▸ **Alıntılanan Metin**

┌──

Emsal Mahkeme Kararı İstanbul Bölge Adliye Mahkemesi 45. Hukuk Dairesi 2020/1923 E. 2023/1554 K. 01.11.2023 T.

Görüntülediğiniz mahkeme kararı henüz kesinleşmemiştir. Yararlı olması amacıyla eklenmiştir.

T.C.
İSTANBUL
BÖLGE ADLİYE MAHKEMESİ
45. HUKUK DAİRESİ
DOSYA NO: 2020/1923
KARAR NO: 2023/1554
T Ü R K M İ L L E T İ A D I N A
İ S T İ N A F K A R A R I
İNCELENEN KARARIN
MAHKEMESİ: İSTANBUL 18. ASLİYE TİCARET MAHKEMESİ
ESAS NO: 2017/274
KARAR NO: 2019/1020
KARAR TARİHİ: 09/12/2019
DAVA: Alacak (Hizmet Sözleşmesinden Kaynaklanan)
KARAR TARİHİ: 01/11/2023
6100 Sayılı Hukuk Muhakemeleri Kanunu’nun 353. maddesi uyarınca dosya incelendi,
GEREĞİ DÜŞÜNÜLDÜ:
DAVA Davacı vekili dava dilekçesinde özetle; Taraflar arasında 01/05/2009 tarihli destek hizmet sözleşmesi bulunduğunu, sözleşmenin bitimine kadar davacı şirketin edimlerini eksiksiz yerine getirdiğini, 15/05/2008 tarih 5783 sayılı kanunun 24. maddesi ile 5510 sayılı Sosyal Sigortalar Kanunun 81/1-r bendine ilave edilen ve 01/10/2008 tarihinde yürürlüğe giren düzenleme ile özel sektör işverenlerinin malullük, yaşlılık ve ölüm sigortaları priminden işveren hissesinin %5’lik kısmına isabet eden kısmının hazineden karşılanmasının öngörüldüğünü, buna göre özel sektör işvereni olan müvekkilinin hak edişlerinden %5’lik kısmının kesilmesinin hukuka aykırı olduğunu, bu konuda Yargıtay 3. Hukuk Dairesi 21/12/2010 tarih ve 2010/18601 E. sayılı 2010/21062 notu kararı bulunduğunu iddia ederek müvekkilinden kesilen 94.303,56 TL tutarın 22/04/2016 tarihinden itibaren işleyecek avans faizi ile birlikte tahsilini yargılama giderleri ve vekalet ücretinin karşı tarafa yükletilmesine karar verilmesini talep etmiştir. Davacı vekili tarafından sunulan 23/05/2019 tarihli ıslah dilekçesinde özetle; davalıdan talep edilen 10.000,00 TL’yi, dosyaya ibraz edilen bilirkişi raporunda 94.303,56 TL alacaklı oldukları hesaplandığından dava değerini 84.303,56 TL kadar attırdıklarını ve ıslah ettiklerini beyan etmiştir.

└──

▸ **Sağlanan Veriler**
┌──

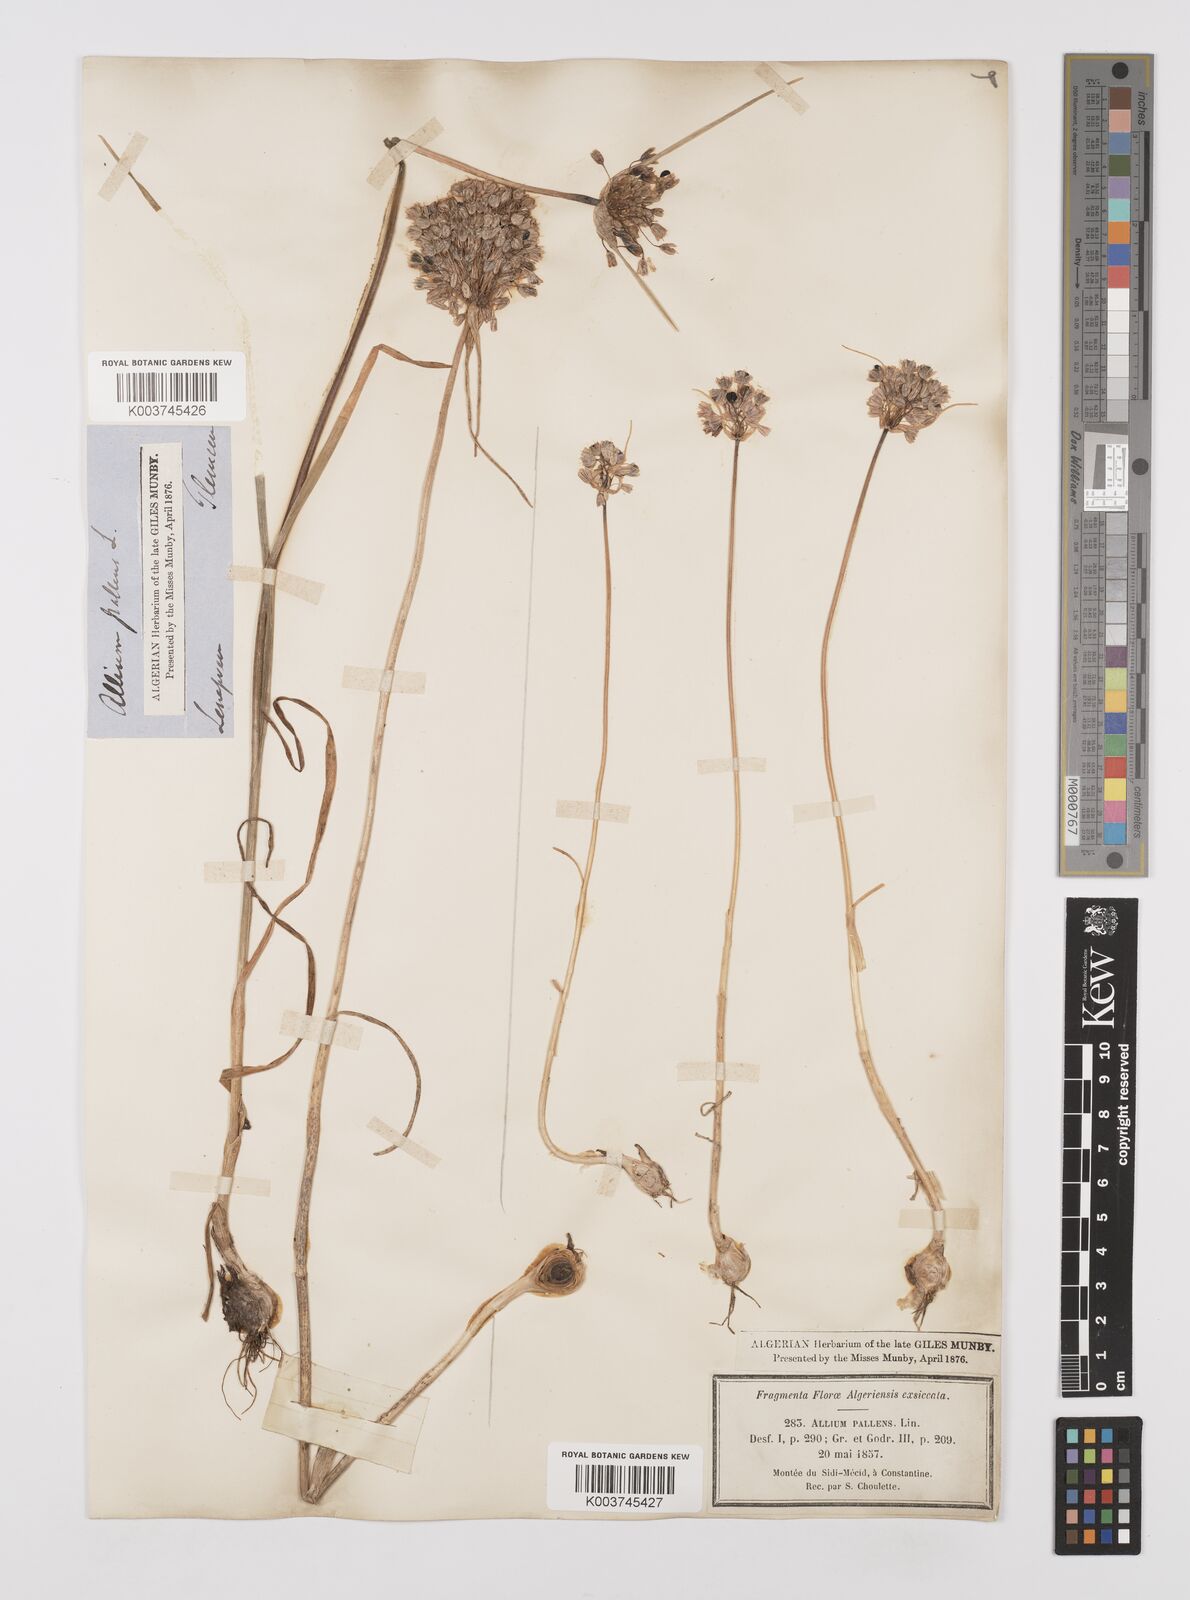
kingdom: Plantae
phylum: Tracheophyta
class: Liliopsida
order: Asparagales
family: Amaryllidaceae
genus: Allium
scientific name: Allium paniculatum
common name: Pale garlic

└──

▸ **İstenenler**
1) Mahkeme kararında "Emsal Mahkeme Kararı" sözcüklerinin geçtiği yerle başlayıp "olması amacıyla eklenmiştir." ile biten bölümü aynen alıntılayınız.
2) Kayıtlarda "order: Asparagales" ifadesini içeren satırdan başlayıp kayıtların sonuna kadar uzanan bölümü, bu satır da dahil olmak üzere, aynen yazınız.

▸ **Yanıtlar**
1)
Emsal Mahkeme Kararı İstanbul Bölge Adliye Mahkemesi 45. Hukuk Dairesi 2020/1923 E. 2023/1554 K. 01.11.2023 T.

Görüntülediğiniz mahkeme kararı henüz kesinleşmemiştir. Yararlı olması amacıyla eklenmiştir.

2)
order: Asparagales
family: Amaryllidaceae
genus: Allium
scientific name: Allium paniculatum
common name: Pale garlic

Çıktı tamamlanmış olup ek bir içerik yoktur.